Je m’explique. Vous commencez à me connaître suffisamment pour savoir que j’ai déjà vu de nombreux films sanguinolents et que la violence (comme le sexe ou les discussions métaphysiques, peu importe) ne me pose pas de problème lorsqu’elle s’affiche sur un écran. De la même manière, j’évite au maximum de poser sur le cinéma (et l’art en général) un regard de « moraliste ». J’estime (c’est même important) que l’on peut tout dire et tout montrer en matière d’art (mais pas n’importe comment. C’est sur cet aspect que porte l’essentiel de mes critiques). Et bien pour la première fois, je vais déroger à cette règle et vous avouer que je suis sorti un peu nauséeux de ce film.
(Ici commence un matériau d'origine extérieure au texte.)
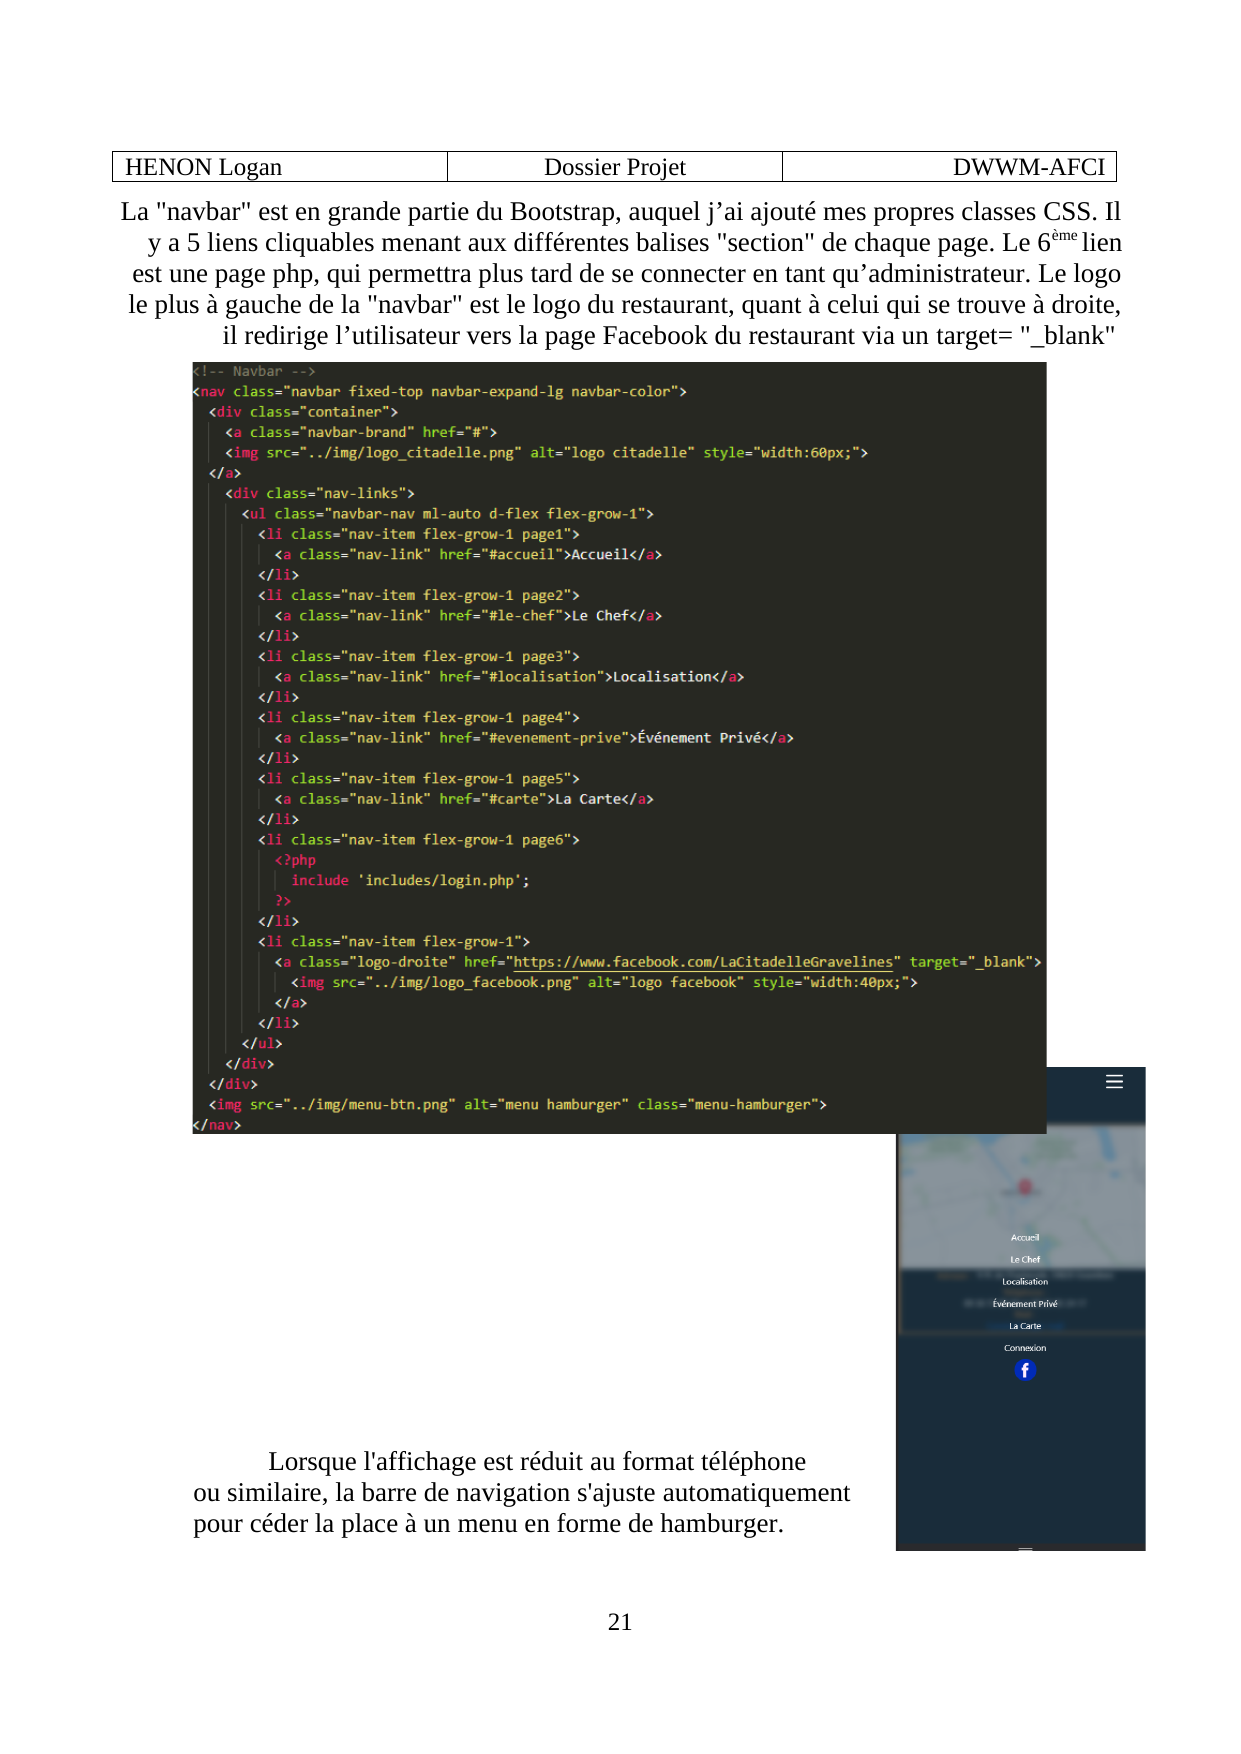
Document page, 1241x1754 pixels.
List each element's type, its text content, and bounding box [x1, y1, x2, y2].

picture [192, 362, 1146, 1551]
text La "navbar" est en grande partie du Bootstrap, auquel j’ai ajouté mes propres classes CSS. Il y a 5 liens cliquables menant aux différentes balises "section" de chaque page. Le 6ème lien est une page php, qui permettra plus tard de se connecter en tant qu’administrateur. Le logo le plus à gauche de la "navbar" est le logo du restaurant, quant à celui qui se trouve à droite, il redirige l’utilisateur vers la page Facebook du restaurant via un target= "_blank" [118, 195, 1122, 350]
text ou similaire, la barre de navigation s'ajuste automatiquement pour céder la place à un menu en forme de hamburger. [193, 1476, 895, 1538]
text Lorsque l'affichage est réduit au format téléphone [193, 1445, 895, 1476]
Park Chan-Wook n’a visiblement pas grand chose à nous dire et n’adopte, en tout cas, aucun point de vue fort, passant sans vergogne du bourreau à la victime et vice-versa. Du coup, lorsqu’il filme la violence, elle me paraît d’une totale gratuité et ça me gêne. Lorsque Tarantino filme des hectolitres d’hémoglobine dans Kill Bill (un exemple de très bon film sur la vengeance !) , il inscrit cette violence dans sa réflexion sur le genre et son recyclage. Ici, lorsque Park filme un père de famille anéanti par la douleur d’avoir perdu sa fillette (faut-il avoir de l’empathie pour lui ?) en train de torturer une jeune femme en l’électrocutant, il nous place (par sa manière de cadrer et de découper la séquence) du point de vue du bourreau et c’est tout bonnement insupportable. Pas tant dans ce qui est montré (encore que !) que dans cette manière de nous manipuler et de nous obliger à être à une place où l’on ne tient pas à être.
Peut-être est-ce là la suprême ambition du manipulateur Park : provoquer le malaise, brouiller cette distinction entre victime et bourreau (puisque chaque personnage devient et l’un, et l’autre). Sauf que les dés sont toujours pipés. La mort de la fillette est accidentelle et cela disculpe notre jeune héros. Du coup, sa vengeance semble légitime (surtout qu’elle vise des trafiquants louches) tandis que celle du père de famille est présentée dans toute son ignominie.
Au bout du compte, cette tambouille me semble quelque peu douteuse même si je reconnais à Park (cinéaste surestimé), un certain brio.